Here we are a whole week later and I’ve used the App successfully with both connection methods. Indeed the App is stable and remarkably quick and easy to set up connections and seems to take no longer than its PC sibling to communicate with the ECU. I didn’t experience any drop-out when starting the engine with either method and map Read/Dowload via cable seemed on a par with my netbook. So far, so good…….

……. Now for the downside.

Those of you that have used TuneECU(PC) will be familiar with the three modules it contains – Map Edit, Diagnostics and Tests and I ask you which of these modules are likely most useful in a day-to-day situation? In my books that’s the Diagnostics/Tests ….. why would I want to remap a bike from a smartphone for a start, let alone mess with mapping while out and about commuting to work or heading off for a summer jolly.
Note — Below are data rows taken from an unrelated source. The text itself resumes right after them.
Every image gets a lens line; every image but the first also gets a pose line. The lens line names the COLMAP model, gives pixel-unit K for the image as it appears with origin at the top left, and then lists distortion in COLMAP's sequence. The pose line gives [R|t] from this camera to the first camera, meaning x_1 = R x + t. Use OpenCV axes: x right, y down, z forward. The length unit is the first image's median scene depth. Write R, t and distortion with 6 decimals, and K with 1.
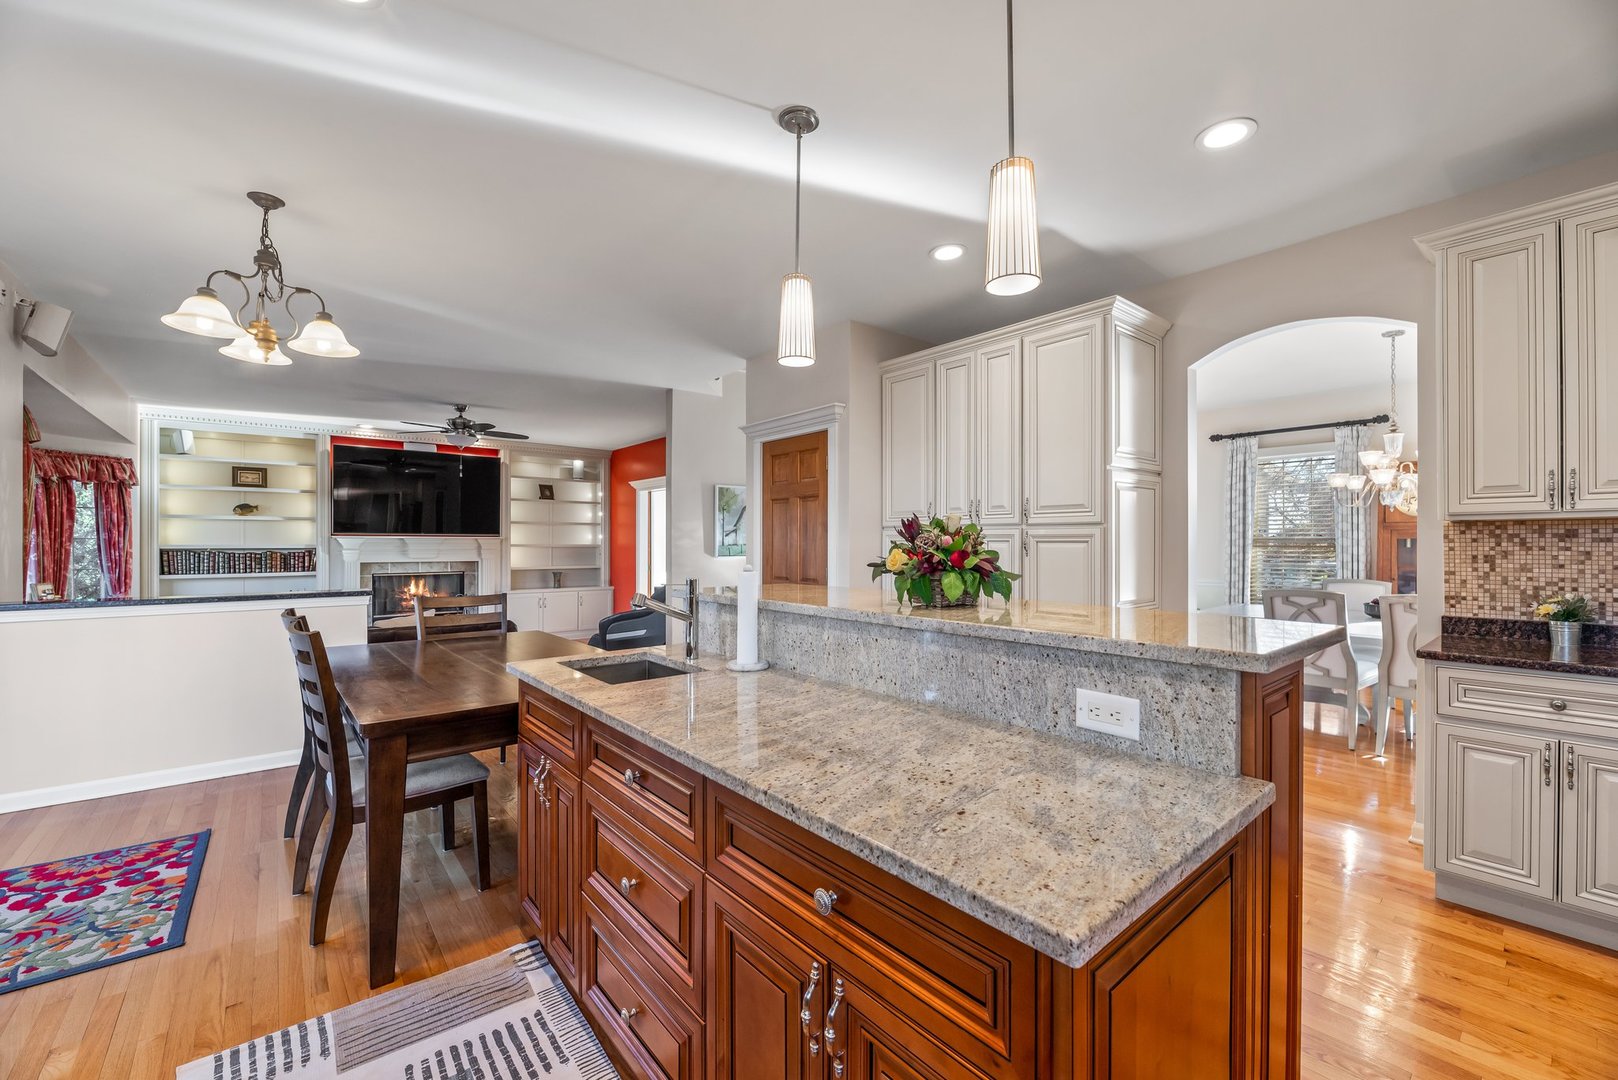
lens RADIAL K [[643.6, 0, 809.0], [0, 643.6, 540.0], [0, 0, 1]] dist [-0.000267, -0.000057]
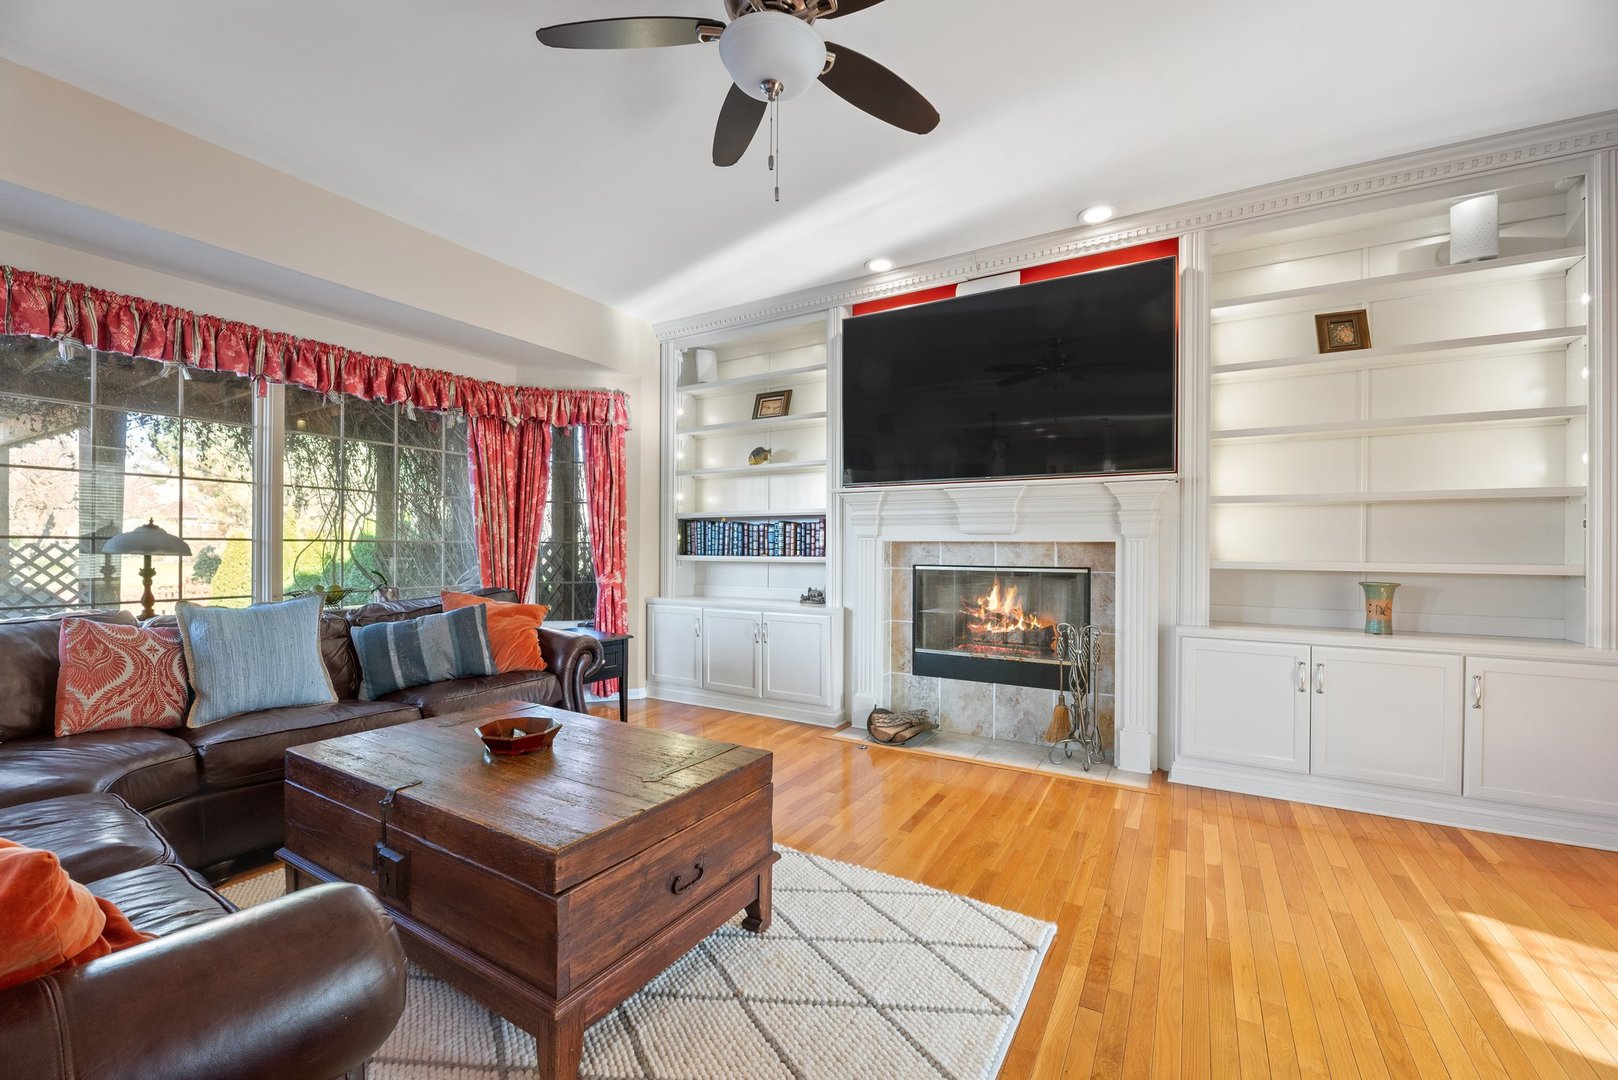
lens RADIAL K [[671.4, 0, 817.1], [0, 671.4, 544.6], [0, 0, 1]] dist [-0.002971, -0.000283]
pose [[0.343214, 0.002071, -0.939255, -0.200388], [0.004300, 0.999984, 0.003776, 0.032100], [0.939247, -0.005335, 0.343199, 0.697554]]
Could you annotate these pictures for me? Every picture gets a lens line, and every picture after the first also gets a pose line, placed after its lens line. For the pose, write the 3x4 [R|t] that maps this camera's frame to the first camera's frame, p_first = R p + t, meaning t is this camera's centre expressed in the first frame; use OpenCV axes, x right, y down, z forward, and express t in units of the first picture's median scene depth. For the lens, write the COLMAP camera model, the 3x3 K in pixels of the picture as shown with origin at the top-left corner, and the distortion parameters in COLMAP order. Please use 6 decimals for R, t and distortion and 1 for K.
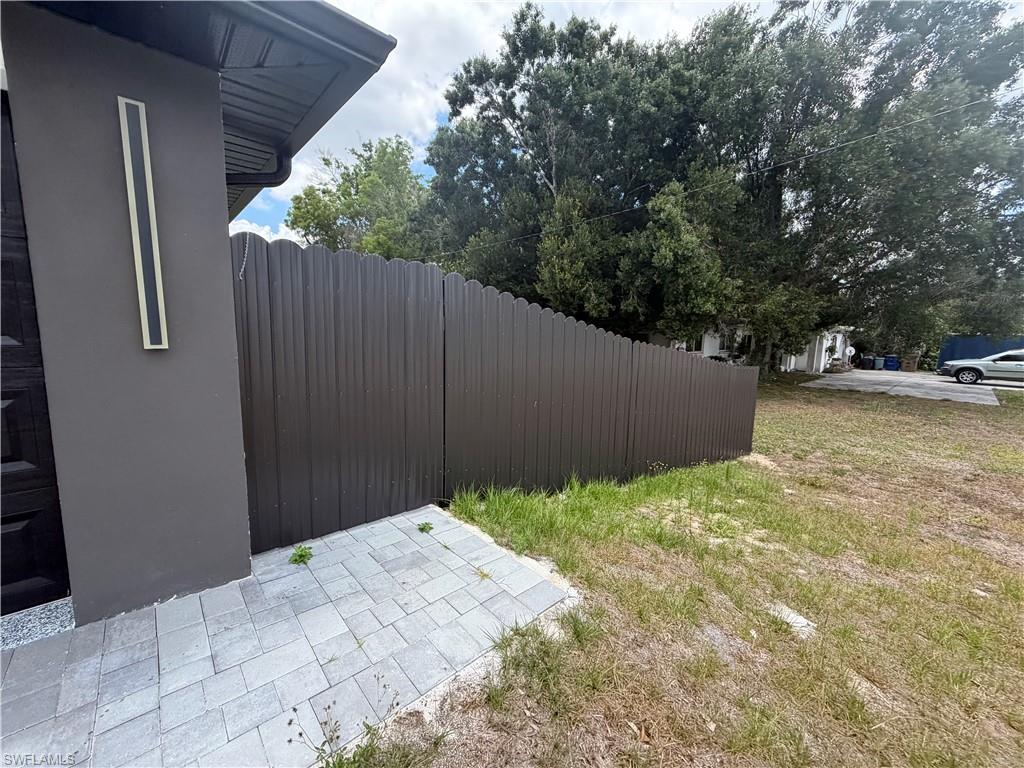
lens RADIAL K [[405.7, 0, 510.4], [0, 405.7, 380.8], [0, 0, 1]] dist [-0.000050, 0.000036]
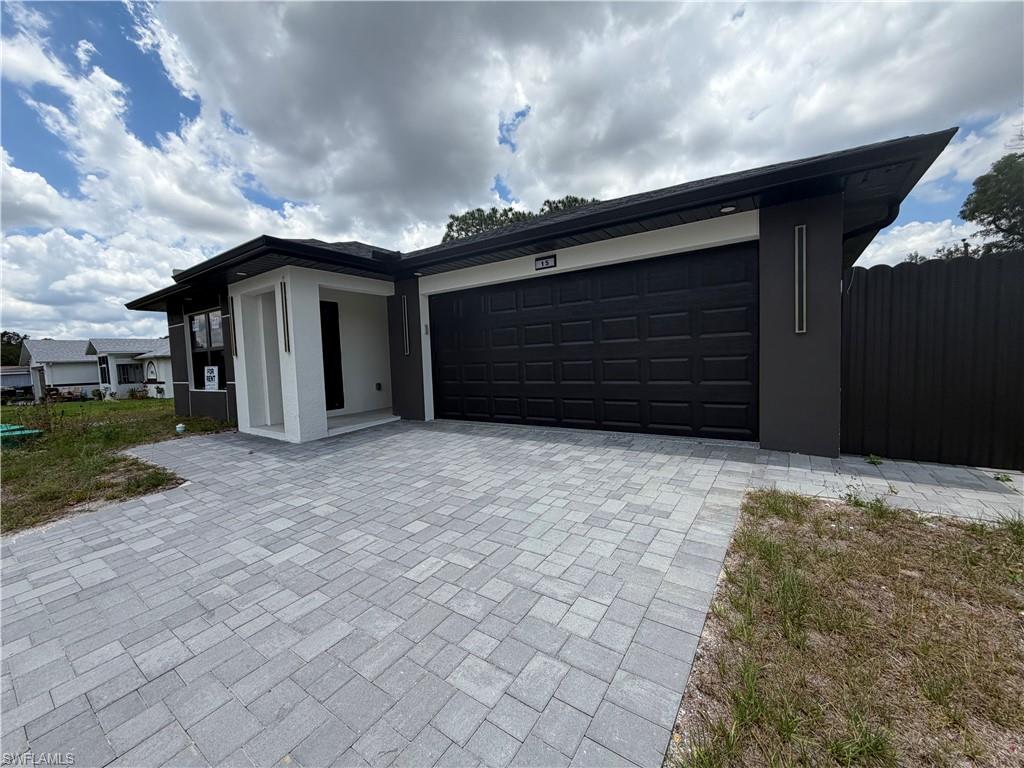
lens RADIAL K [[405.7, 0, 510.4], [0, 405.7, 380.8], [0, 0, 1]] dist [-0.000050, 0.000036]
pose [[0.228869, 0.029916, -0.972997, 0.773509], [-0.084032, 0.996404, 0.010870, 0.246519], [0.969823, 0.079275, 0.230560, -0.855240]]
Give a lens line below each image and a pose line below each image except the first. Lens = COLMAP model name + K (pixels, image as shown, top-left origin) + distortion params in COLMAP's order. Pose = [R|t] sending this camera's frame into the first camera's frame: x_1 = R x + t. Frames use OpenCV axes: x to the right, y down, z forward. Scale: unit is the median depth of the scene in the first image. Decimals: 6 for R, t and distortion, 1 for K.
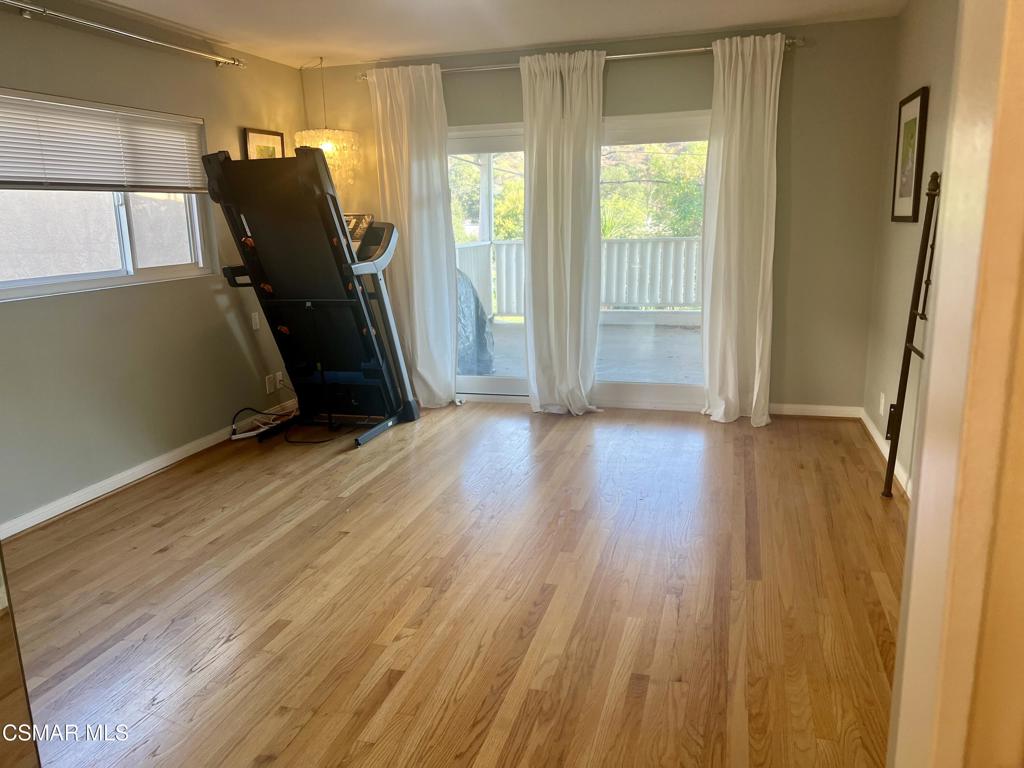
lens RADIAL K [[770.5, 0, 496.4], [0, 770.5, 384.9], [0, 0, 1]] dist [0.000088, -0.006691]
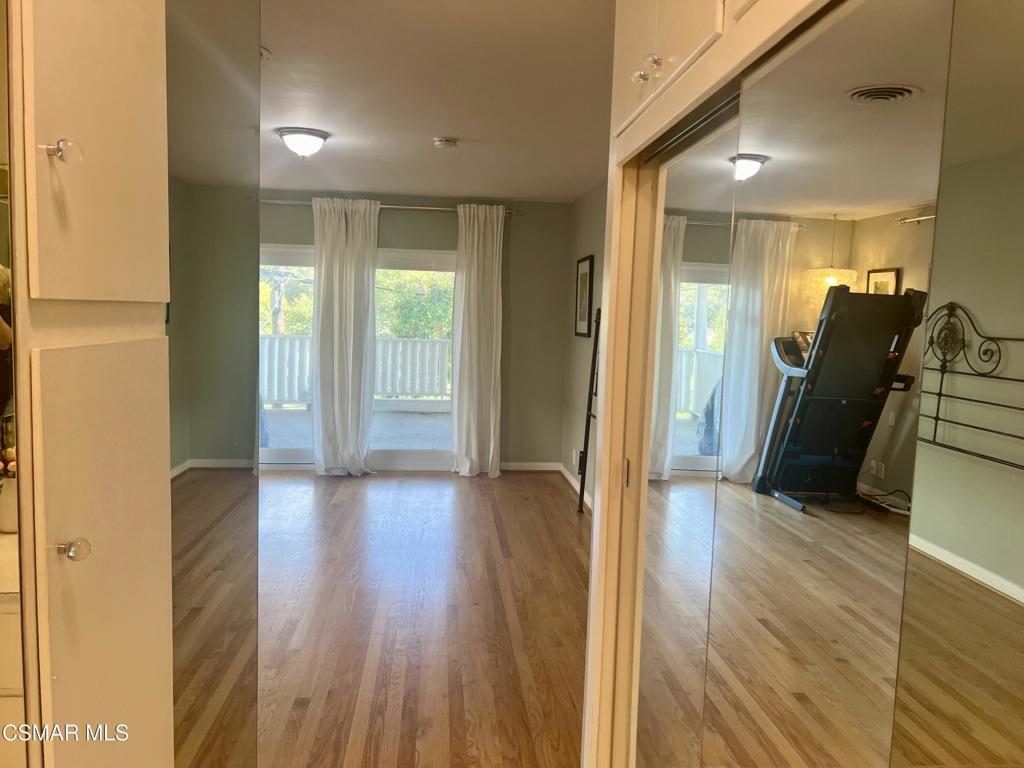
lens RADIAL K [[766.1, 0, 512.0], [0, 766.1, 384.0], [0, 0, 1]] dist [0.056596, -0.069742]
pose [[0.923362, 0.018975, 0.383461, -0.168549], [0.029480, 0.992325, -0.120090, 0.056398], [-0.382797, 0.122191, 0.915716, -0.304807]]
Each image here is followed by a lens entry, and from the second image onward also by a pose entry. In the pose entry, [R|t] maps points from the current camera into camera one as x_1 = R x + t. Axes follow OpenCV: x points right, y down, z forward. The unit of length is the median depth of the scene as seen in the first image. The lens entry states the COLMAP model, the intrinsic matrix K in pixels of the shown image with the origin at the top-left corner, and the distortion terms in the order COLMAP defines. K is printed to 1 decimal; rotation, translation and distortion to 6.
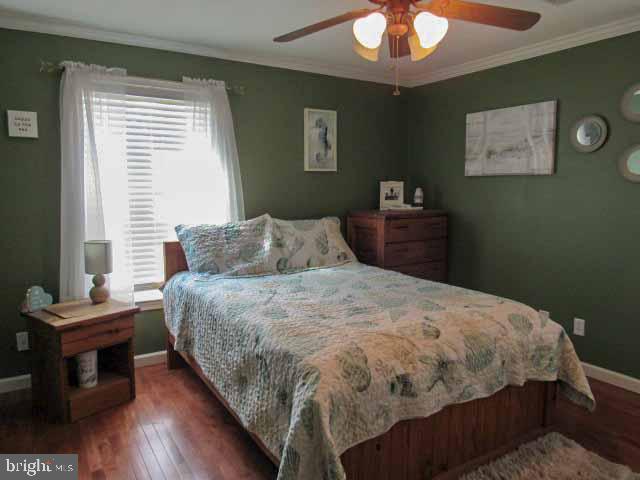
lens RADIAL K [[470.4, 0, 321.9], [0, 470.4, 236.2], [0, 0, 1]] dist [-0.037105, 0.017784]
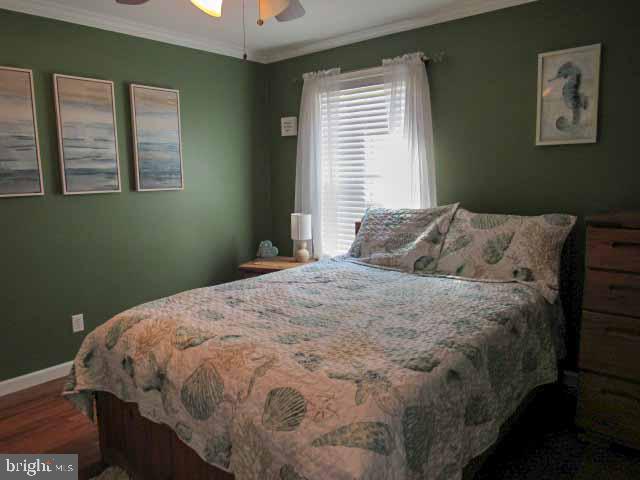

Mapping is best done at Dyno time, in a workshop and let’s face it, once done probably won’t need revisiting for a long time, only engine/exhaust mods or ECU replacement come to mind.

So my wish list is for an App with full Diagnostics/Tests, the stuff that may well help me at the roadside, that will show me an intermittent coil when the ECU hasn’t triggered the EFI light or generated a code and other information that the simple dashboard diagnostics just doesn’t display.

 

Unfortunately it’s here that the App falls flat. As much as I swiped and tapped I couldn’t find a screen to show me the sensor data – Injectors, Coils, Air Temp, O2 sensor, Barometric etc . In fact the display doesn’t even show me Neutral, Fan or Side-stand …. All familiar sights on the PC version. So I dropped the author Alaine an email. And this was his response.

There is no sensors page shown in the App, maybe this will be added in the future. The Fan and Side-stand lamps are not written into the software and yes there is a bug with the O2 graphic display. He hasn’t come back to me yet about the missing Neutral lamp.

So that’s it …. An interesting novelty App, unfortunately nothing really useful to offer as a diagnostics tool while out on the road ……. For now the cable and Bluetooth module can find a place on a shelf somewhere, while the trusted Asus notebook keeps me company with TuneECU 1.97 doing what it’s always done – and doing it very well!

I’ll end by saying that since the Capo was ported to TuneECU back in October 2010, I’ve used it extensively even though I still have TuneBoy on the netbook. Alaine is to be applauded for his work in bringing a great piece if software to the bike world – for free. So I feel uneasy writing a negative review of the App, but in the end I’ve tried to be as honest as I can about its abilities with regards to the Caponord. Maybe it’s having far more success among the Triumph fraternity, I don’t know.